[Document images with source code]

------------

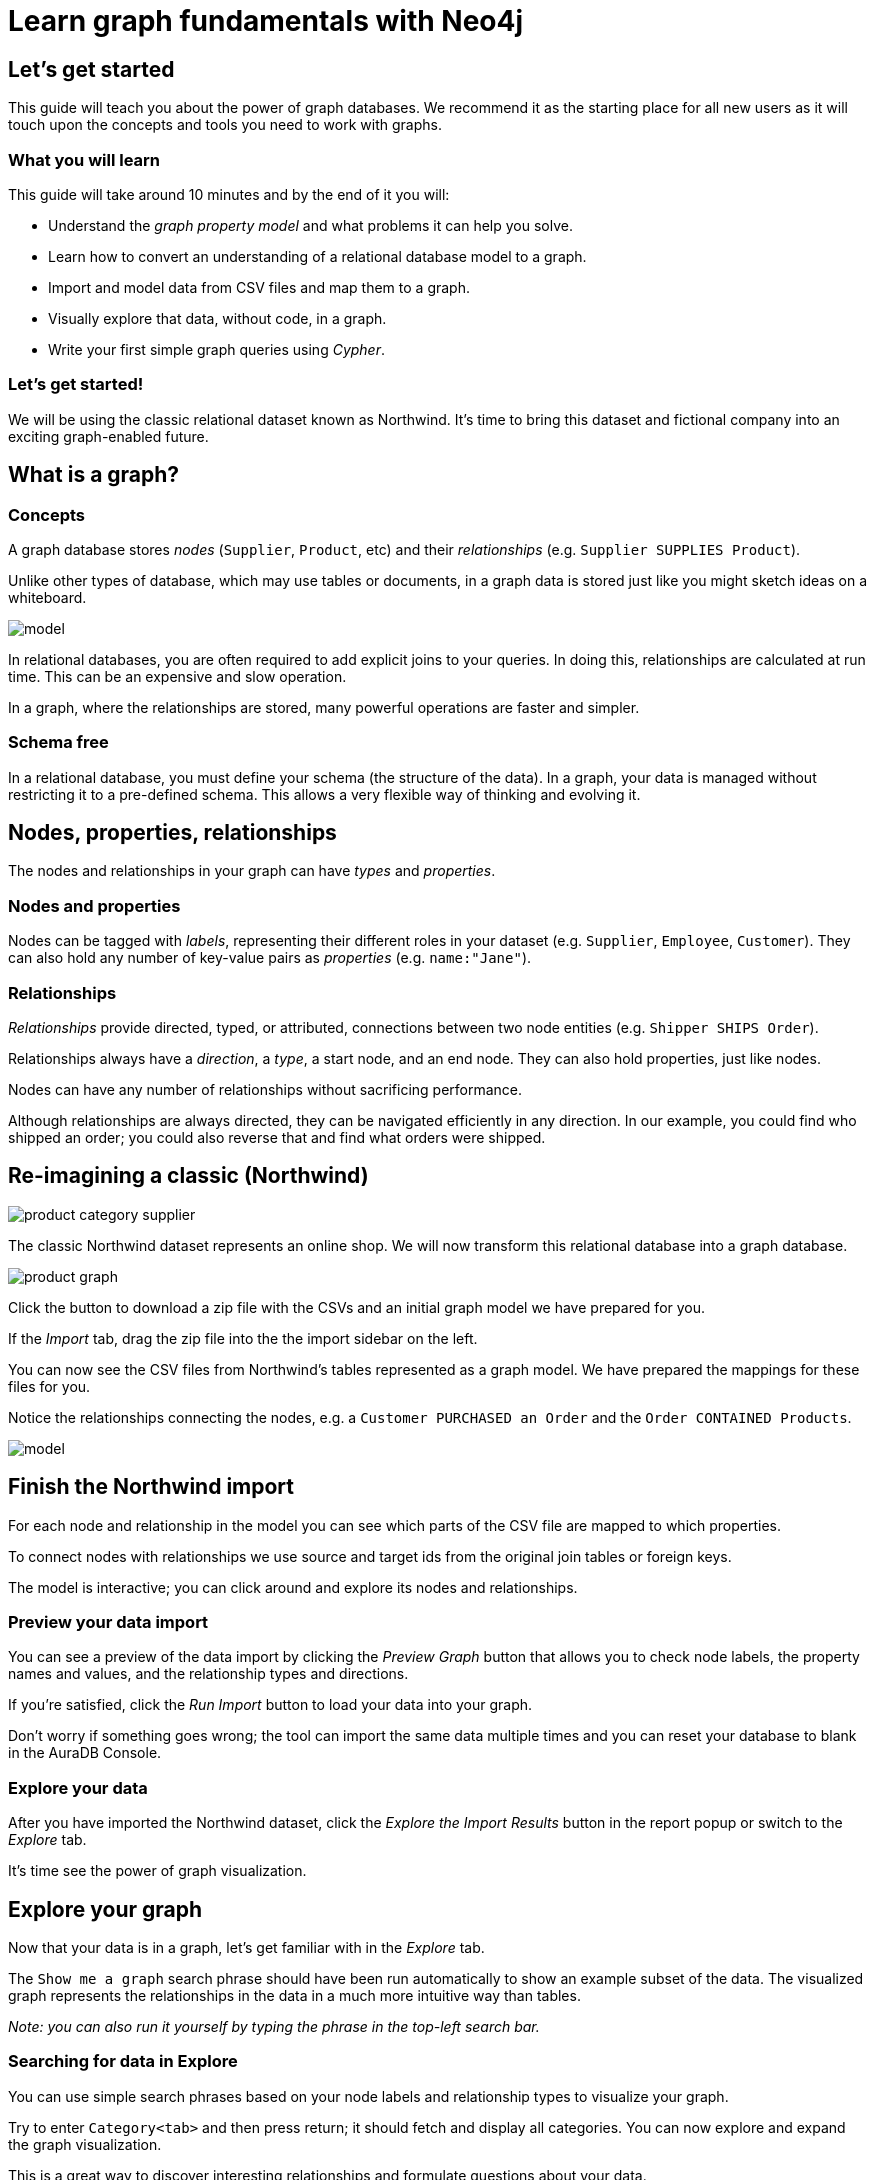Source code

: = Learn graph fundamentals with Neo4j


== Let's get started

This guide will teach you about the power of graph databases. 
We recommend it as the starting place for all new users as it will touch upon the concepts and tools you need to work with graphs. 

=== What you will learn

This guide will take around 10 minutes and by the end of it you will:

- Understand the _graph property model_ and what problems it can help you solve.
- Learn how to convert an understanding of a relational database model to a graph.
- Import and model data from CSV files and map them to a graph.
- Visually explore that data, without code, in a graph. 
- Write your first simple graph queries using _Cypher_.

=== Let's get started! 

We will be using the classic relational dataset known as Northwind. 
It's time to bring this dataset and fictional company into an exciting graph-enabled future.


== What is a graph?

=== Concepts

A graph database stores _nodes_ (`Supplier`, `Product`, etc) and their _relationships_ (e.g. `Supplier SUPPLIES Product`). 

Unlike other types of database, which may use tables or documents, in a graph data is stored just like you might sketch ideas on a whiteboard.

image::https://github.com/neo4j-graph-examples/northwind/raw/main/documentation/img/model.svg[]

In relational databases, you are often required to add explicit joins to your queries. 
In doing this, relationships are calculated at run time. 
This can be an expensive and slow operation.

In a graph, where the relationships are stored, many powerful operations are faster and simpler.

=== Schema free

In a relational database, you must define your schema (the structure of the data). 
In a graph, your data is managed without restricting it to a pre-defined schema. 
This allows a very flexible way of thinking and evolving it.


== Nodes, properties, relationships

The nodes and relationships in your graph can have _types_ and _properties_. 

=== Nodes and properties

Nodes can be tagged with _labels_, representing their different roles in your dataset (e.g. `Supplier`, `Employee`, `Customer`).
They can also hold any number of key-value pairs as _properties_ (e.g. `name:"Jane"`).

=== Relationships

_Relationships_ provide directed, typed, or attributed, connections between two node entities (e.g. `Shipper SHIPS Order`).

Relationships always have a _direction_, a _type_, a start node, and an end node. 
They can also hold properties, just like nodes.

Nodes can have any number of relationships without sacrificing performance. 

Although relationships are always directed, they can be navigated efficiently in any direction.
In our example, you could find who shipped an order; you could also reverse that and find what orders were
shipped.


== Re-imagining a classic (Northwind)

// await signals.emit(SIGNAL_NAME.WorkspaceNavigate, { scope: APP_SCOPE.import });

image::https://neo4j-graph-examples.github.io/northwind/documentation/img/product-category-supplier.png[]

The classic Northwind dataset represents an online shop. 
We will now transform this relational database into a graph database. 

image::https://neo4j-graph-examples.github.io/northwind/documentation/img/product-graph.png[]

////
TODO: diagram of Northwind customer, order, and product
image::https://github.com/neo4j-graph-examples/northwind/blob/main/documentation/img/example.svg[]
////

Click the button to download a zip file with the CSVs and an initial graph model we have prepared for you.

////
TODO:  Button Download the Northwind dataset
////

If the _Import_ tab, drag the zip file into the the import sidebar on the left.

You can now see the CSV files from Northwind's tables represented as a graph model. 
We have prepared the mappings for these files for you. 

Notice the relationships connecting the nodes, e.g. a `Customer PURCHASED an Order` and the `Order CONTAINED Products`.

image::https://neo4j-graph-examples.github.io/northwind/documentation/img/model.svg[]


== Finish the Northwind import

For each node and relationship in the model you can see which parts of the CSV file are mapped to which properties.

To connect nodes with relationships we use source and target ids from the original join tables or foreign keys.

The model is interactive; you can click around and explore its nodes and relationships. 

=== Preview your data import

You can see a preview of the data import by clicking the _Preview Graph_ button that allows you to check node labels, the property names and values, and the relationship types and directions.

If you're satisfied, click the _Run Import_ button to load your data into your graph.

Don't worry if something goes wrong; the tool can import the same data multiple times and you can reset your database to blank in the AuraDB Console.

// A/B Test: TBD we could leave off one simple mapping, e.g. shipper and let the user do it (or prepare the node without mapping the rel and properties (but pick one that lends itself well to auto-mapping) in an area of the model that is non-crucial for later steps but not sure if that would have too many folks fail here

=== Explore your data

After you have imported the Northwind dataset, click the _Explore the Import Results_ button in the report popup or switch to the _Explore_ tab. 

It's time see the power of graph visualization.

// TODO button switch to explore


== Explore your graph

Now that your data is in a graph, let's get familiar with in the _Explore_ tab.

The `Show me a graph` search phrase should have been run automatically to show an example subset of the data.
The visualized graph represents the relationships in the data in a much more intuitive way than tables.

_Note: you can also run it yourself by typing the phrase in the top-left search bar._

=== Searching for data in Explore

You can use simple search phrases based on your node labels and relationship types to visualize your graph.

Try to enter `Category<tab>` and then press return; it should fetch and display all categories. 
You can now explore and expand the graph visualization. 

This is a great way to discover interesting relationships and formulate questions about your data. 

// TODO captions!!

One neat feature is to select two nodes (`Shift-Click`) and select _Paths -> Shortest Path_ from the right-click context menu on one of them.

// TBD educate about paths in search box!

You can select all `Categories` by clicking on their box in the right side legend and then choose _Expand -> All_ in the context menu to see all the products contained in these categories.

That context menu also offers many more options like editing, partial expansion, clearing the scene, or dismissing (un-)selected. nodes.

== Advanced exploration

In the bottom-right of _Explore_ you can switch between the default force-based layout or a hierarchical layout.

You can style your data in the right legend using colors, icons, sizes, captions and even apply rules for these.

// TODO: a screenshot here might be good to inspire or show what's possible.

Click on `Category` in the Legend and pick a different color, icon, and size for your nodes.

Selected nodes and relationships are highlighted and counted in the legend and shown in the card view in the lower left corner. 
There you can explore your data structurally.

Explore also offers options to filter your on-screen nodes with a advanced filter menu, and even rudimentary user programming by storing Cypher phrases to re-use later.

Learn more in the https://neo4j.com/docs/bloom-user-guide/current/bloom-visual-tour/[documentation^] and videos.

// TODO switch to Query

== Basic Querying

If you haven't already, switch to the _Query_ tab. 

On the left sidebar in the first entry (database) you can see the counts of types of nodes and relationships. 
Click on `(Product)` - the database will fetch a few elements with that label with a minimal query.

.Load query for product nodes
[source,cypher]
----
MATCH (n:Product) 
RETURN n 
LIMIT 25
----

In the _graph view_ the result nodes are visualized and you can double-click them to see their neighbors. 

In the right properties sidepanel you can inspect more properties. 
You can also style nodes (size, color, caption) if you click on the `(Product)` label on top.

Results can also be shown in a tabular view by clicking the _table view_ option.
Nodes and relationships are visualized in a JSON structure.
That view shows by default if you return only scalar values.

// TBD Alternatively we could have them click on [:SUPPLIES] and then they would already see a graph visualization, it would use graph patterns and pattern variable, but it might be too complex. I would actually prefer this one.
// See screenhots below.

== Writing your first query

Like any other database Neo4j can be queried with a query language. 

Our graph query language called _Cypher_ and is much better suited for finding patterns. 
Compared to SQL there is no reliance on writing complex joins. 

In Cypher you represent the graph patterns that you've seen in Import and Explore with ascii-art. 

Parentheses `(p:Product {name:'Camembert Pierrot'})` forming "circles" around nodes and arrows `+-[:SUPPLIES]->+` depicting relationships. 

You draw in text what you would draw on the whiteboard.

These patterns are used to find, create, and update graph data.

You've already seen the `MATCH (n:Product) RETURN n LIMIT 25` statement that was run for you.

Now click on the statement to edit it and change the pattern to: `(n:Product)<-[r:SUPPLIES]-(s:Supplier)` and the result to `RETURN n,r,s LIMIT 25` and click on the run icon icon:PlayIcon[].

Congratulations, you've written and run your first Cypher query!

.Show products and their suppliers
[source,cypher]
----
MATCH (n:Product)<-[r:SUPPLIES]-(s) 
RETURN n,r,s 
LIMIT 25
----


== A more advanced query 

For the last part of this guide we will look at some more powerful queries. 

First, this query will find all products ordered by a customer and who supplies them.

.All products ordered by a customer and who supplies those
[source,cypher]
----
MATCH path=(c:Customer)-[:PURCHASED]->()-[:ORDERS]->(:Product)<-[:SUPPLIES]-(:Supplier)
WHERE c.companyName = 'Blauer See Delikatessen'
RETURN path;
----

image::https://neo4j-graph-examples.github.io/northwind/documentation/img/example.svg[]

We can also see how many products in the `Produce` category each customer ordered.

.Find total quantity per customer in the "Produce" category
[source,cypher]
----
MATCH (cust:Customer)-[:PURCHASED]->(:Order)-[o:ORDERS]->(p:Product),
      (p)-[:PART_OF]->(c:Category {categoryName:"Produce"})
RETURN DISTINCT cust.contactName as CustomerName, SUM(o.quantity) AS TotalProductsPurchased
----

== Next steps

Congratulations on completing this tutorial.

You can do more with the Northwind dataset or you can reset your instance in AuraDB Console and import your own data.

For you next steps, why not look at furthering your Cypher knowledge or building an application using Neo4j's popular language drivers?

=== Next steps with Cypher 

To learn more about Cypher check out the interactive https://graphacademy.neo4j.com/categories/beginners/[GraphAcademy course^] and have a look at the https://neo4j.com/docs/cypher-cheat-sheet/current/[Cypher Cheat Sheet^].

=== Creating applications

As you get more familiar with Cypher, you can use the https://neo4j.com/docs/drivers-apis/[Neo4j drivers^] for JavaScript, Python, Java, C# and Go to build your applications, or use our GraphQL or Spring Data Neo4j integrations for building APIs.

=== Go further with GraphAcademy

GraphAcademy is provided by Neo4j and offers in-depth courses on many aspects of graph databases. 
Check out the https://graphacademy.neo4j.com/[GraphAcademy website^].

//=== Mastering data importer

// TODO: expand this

------------

* _Required work_:
All that should be returned is the run of lines from the start of the entries above to the line bearing "This guide will take", each exact, with pictures omitted.

* _The answer_:
Source code

: = Learn graph fundamentals with Neo4j


== Let's get started

This guide will teach you about the power of graph databases. 
We recommend it as the starting place for all new users as it will touch upon the concepts and tools you need to work with graphs. 

=== What you will learn

This guide will take around 10 minutes and by the end of it you will:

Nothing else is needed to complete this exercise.